Closed Aariq closed 3 years ago

Aariq commented 3 years ago

In gam(), you can adjust the smoothing with gamma. Values above 1 increase the smoothness. Teller et al. use a value of 1.2, but I don't think they justify that particular value. Simon Wood says in his book:

Another choice is the parameter gamma which can be used to multiply the model effective degrees of freedom in the GCV or UBRE scores in order to (usually) increase the amount of smoothing selected. The default value is 1, but GCV is known to have some tendency to overfitting on occasion, and it has been suggested that using γ ≈ 1 . 5 can somewhat correct this without compromising model fit (e.g., Kim and Gu, 2004).

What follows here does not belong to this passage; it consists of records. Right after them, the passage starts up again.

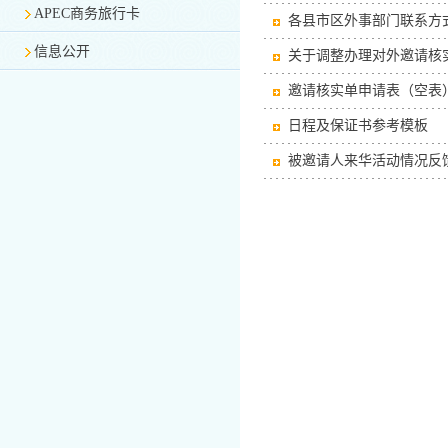
APEC商务旅行卡
各县市区外事部门联系方
信息公开
关于调整办理对外邀请核
邀请核实单申请表（空表
日程及保证书参考模板
被邀请人来华活动情况反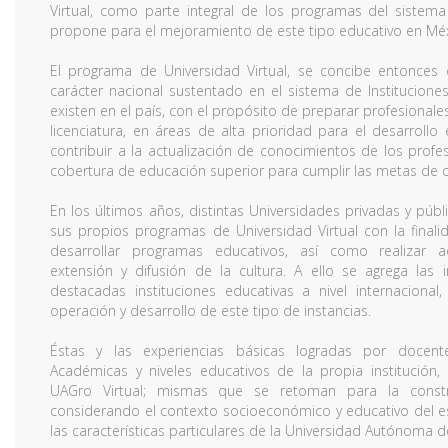
Virtual, como parte integral de los programas del sistem
propone para el mejoramiento de este tipo educativo en Méx
El programa de Universidad Virtual, se concibe entonce
carácter nacional sustentado en el sistema de Institucion
existen en el país, con el propósito de preparar profesionale
licenciatura, en áreas de alta prioridad para el desarrollo
contribuir a la actualización de conocimientos de los profe
cobertura de educación superior para cumplir las metas de 
En los últimos años, distintas Universidades privadas y públ
sus propios programas de Universidad Virtual con la finali
desarrollar programas educativos, así como realizar ac
extensión y difusión de la cultura. A ello se agrega las
destacadas instituciones educativas a nivel internaciona
operación y desarrollo de este tipo de instancias.
Éstas y las experiencias básicas logradas por docent
Académicas y niveles educativos de la propia institución
UAGro Virtual; mismas que se retoman para la const
considerando el contexto socioeconómico y educativo del 
las características particulares de la Universidad Autónoma d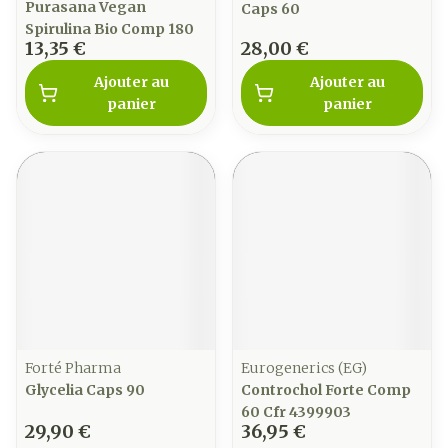
Purasana Vegan
Caps 60
Spirulina Bio Comp 180
13,35 €
28,00 €
Ajouter au
Ajouter au
panier
panier
Forté Pharma
Eurogenerics (EG)
Glycelia Caps 90
Controchol Forte Comp
60 Cfr 4399903
29,90 €
36,95 €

Wood, Simon N.. Generalized Additive Models : An Introduction with R, Second Edition, CRC Press LLC, 2017. ProQuest Ebook Central, http://ebookcentral.proquest.com/lib/ufl/detail.action?docID=4862399. Created from ufl on 2021-01-18 11:14:16.

But I think Teller et. al used REML, not GCV. gamma also works with REML, but I'm not sure if it's the same justification, or why you would choose 1.2 and not 1.5 or 1.1.

Aariq commented 3 years ago

Ah, Teller et al. did use GCV: "We chose k by the GCV criterion with model degrees of freedom inflated by 20% to avoid overfitting". The 20% refers to gamma = 1.2

Aariq commented 3 years ago

REML tends to be more resistant to overfitting (Wood 2017), so I'm going to not use gamma (keep it at default of 1).